02/04/2026
** Horse owners**
There’s currently a UK Government consultation on reform of the Veterinary Surgeons Act. This really matters because it will influence how veterinary care teams are regulated in future — including how different professional titles are used, what “scope of practice” looks like, and how animal welfare and public protection are safeguarded.
At EDC, we strongly support a multidisciplinary team approach for veterinary care, especially in equine dentistry. Qualified Equine Dental Technicians (EDT's) can play a valuable role in routine maintenance within a clear scope. But it’s important that veterinary surgeons remain the clinical leaders of the team, for one simple reason: training and accountability.
A veterinary degree is a whole-animal medical and surgical education. Over 5 years, vets learn anatomy, physiology, pathology, pharmacology, diagnostic reasoning, pain recognition, imaging principles, anaesthesia/analgesia, infection control, complications, and emergency management — across all body systems. That breadth is extremely important, even in “routine” dentistry because routine dental work often involves holistic care and bigger questions:
Is the horse in pain, and why?
Is sedation appropriate, and what are the risks (only vets may legally give or prescribe sedation)?
Is this actually a dental problem — or musculoskeletal, neurological, metabolic, sinus or systemic disease?
What’s the correct escalation pathway if we find a diseased tooth, a non-vital pulp defect, a fracture, or advanced periodontal disease?
Equine dentistry is not only rasping. It includes diagnosis, interpretation, decision-making, safe sedation / pain management, and the management of complications. Those are fundamentally veterinary responsibilities, taught to veterinary surgeons over a 5-year university training period.
We have seen claims that EDTs have “higher level” training than vets. That can sound persuasive — but it confuses depth in a narrow skillset with overall clinical training and responsibility. EDT training is typically highly focused on practical routine dental maintenance / rasping. Veterinary training is significantly broader and medically grounded, and that foundation is exactly what allows vets to deliver safe, holistic care and to recognise when routine becomes complex.

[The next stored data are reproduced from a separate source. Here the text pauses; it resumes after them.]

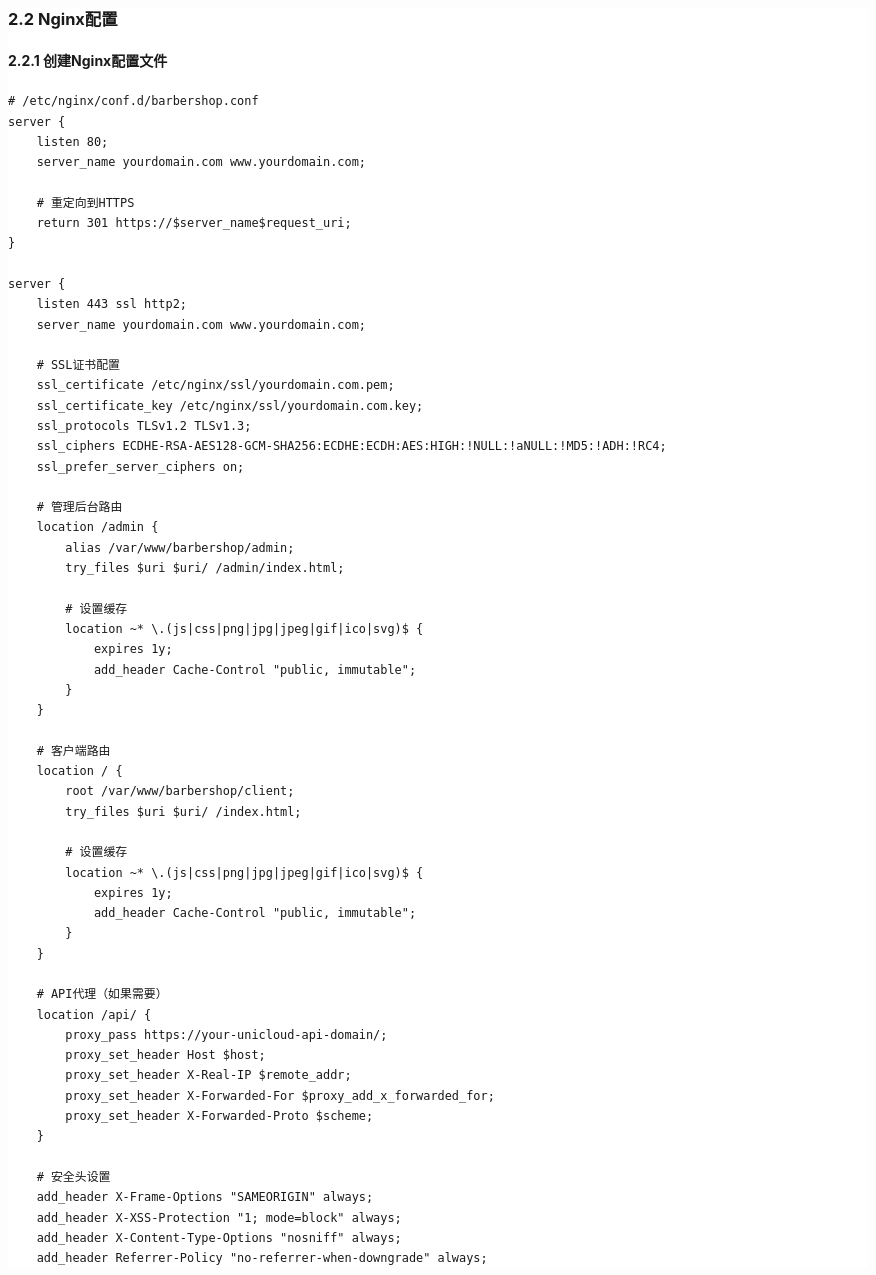 ### 2.2 Nginx配置

#### 2.2.1 创建Nginx配置文件
```nginx
# /etc/nginx/conf.d/barbershop.conf
server {
    listen 80;
    server_name yourdomain.com www.yourdomain.com;
    
    # 重定向到HTTPS
    return 301 https://$server_name$request_uri;
}

server {
    listen 443 ssl http2;
    server_name yourdomain.com www.yourdomain.com;
    
    # SSL证书配置
    ssl_certificate /etc/nginx/ssl/yourdomain.com.pem;
    ssl_certificate_key /etc/nginx/ssl/yourdomain.com.key;
    ssl_protocols TLSv1.2 TLSv1.3;
    ssl_ciphers ECDHE-RSA-AES128-GCM-SHA256:ECDHE:ECDH:AES:HIGH:!NULL:!aNULL:!MD5:!ADH:!RC4;
    ssl_prefer_server_ciphers on;
    
    # 管理后台路由
    location /admin {
        alias /var/www/barbershop/admin;
        try_files $uri $uri/ /admin/index.html;
        
        # 设置缓存
        location ~* \.(js|css|png|jpg|jpeg|gif|ico|svg)$ {
            expires 1y;
            add_header Cache-Control "public, immutable";
        }
    }
    
    # 客户端路由
    location / {
        root /var/www/barbershop/client;
        try_files $uri $uri/ /index.html;
        
        # 设置缓存
        location ~* \.(js|css|png|jpg|jpeg|gif|ico|svg)$ {
            expires 1y;
            add_header Cache-Control "public, immutable";
        }
    }
    
    # API代理（如果需要）
    location /api/ {
        proxy_pass https://your-unicloud-api-domain/;
        proxy_set_header Host $host;
        proxy_set_header X-Real-IP $remote_addr;
        proxy_set_header X-Forwarded-For $proxy_add_x_forwarded_for;
        proxy_set_header X-Forwarded-Proto $scheme;
    }
    
    # 安全头设置
    add_header X-Frame-Options "SAMEORIGIN" always;
    add_header X-XSS-Protection "1; mode=block" always;
    add_header X-Content-Type-Options "nosniff" always;
    add_header Referrer-Policy "no-referrer-when-downgrade" always;
```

In addtion, there’s a further “top tier” within veterinary practice: vets who have pursued advanced postgraduate training. At Equine Dental Clinic, our specialists have spent many additional years in supervised training, undergoing examinations, and high caseload referral work to develop deep expertise specifically in equine dentistry. In the same way you’d expect a specialist surgeon to lead in complex orthopaedics, you should expect appropriately trained dental specialists to lead in advanced dental disease.

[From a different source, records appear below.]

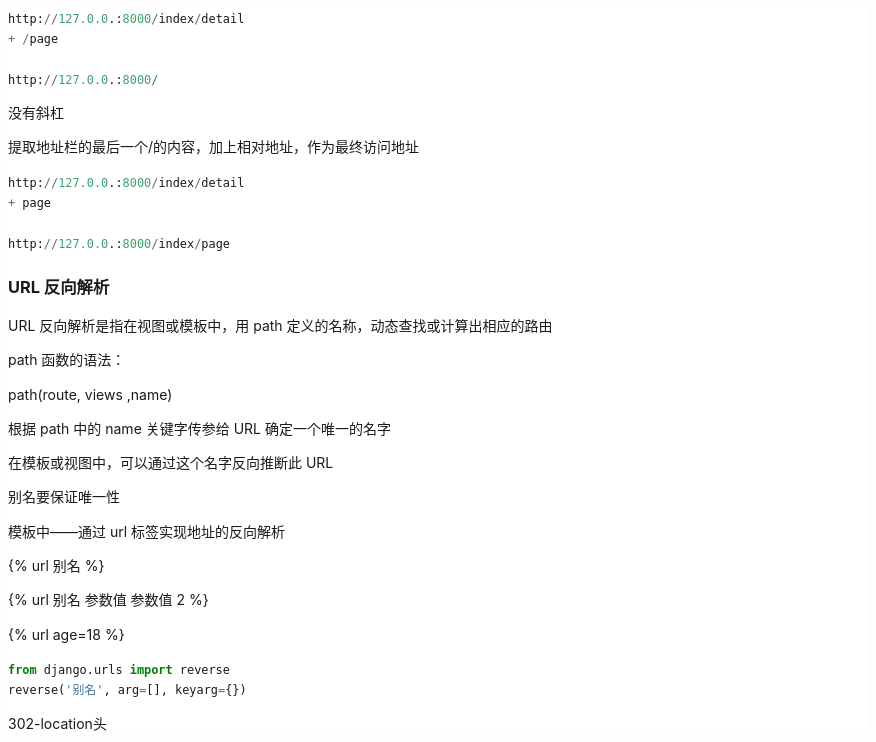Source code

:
 ```python
http://127.0.0.:8000/index/detail
+ /page

http://127.0.0.:8000/
```



没有斜杠

提取地址栏的最后一个/的内容，加上相对地址，作为最终访问地址

```python
http://127.0.0.:8000/index/detail
+ page

http://127.0.0.:8000/index/page
```





### URL 反向解析

URL 反向解析是指在视图或模板中，用 path 定义的名称，动态查找或计算出相应的路由



path 函数的语法：

path(route, views ,name)

根据 path 中的 name 关键字传参给 URL 确定一个唯一的名字

在模板或视图中，可以通过这个名字反向推断此 URL

别名要保证唯一性



模板中——通过 url 标签实现地址的反向解析



{% url 别名 %}

{% url 别名 参数值 参数值 2 %}

{% url age=18 %}



```python
from django.urls import reverse
reverse('别名', arg=[], keyarg={})
```





302-location头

So our message to owners for this consultation is simple:
1. Support a regulated team approach — collaboration, not replacement.
2. Ask for clear protected titles and clear scope of practice.
3. Expect vets to remain responsible for diagnosis, prescribing, sedation/anaesthesia, advanced procedures, and complications.
4. And for complex cases, seek clinicians with the highest level of training and experience in that field.
If you have a view, please consider responding to the consultation. Constructive owner feedback helps ensure regulation protects horses, supports access to care, and keeps standards high.
The consultation link can be found here:
https://consult.defra.gov.uk/reform-of-the-veterinary-surgeons-act/consultation/
Here is our mini-response that owners can use or adapt that contain key elements of the above and will ensure that future care of your horse remains led by the most suitably trained and qualified perons:
"As a horse owner, I support modernising regulation to protect animal welfare and public confidence. I value a multidisciplinary veterinary team, but I want clear scope of practice and protected titles so owners can make informed choices.
I support risk-based delegation of low-risk routine procedures within a defined scope, with consistent standards, CPD and accountability. However, diagnosis, clinical decision-making, prescribing medicines, sedation/anaesthesia, and management of complications should remain under veterinary responsibility.
In dentistry, “routine” can quickly become complex (pain, sedation risk, non-dental disease, fractures, pulp/apical disease), and I rely on veterinary training and referral pathways to keep my horse safe."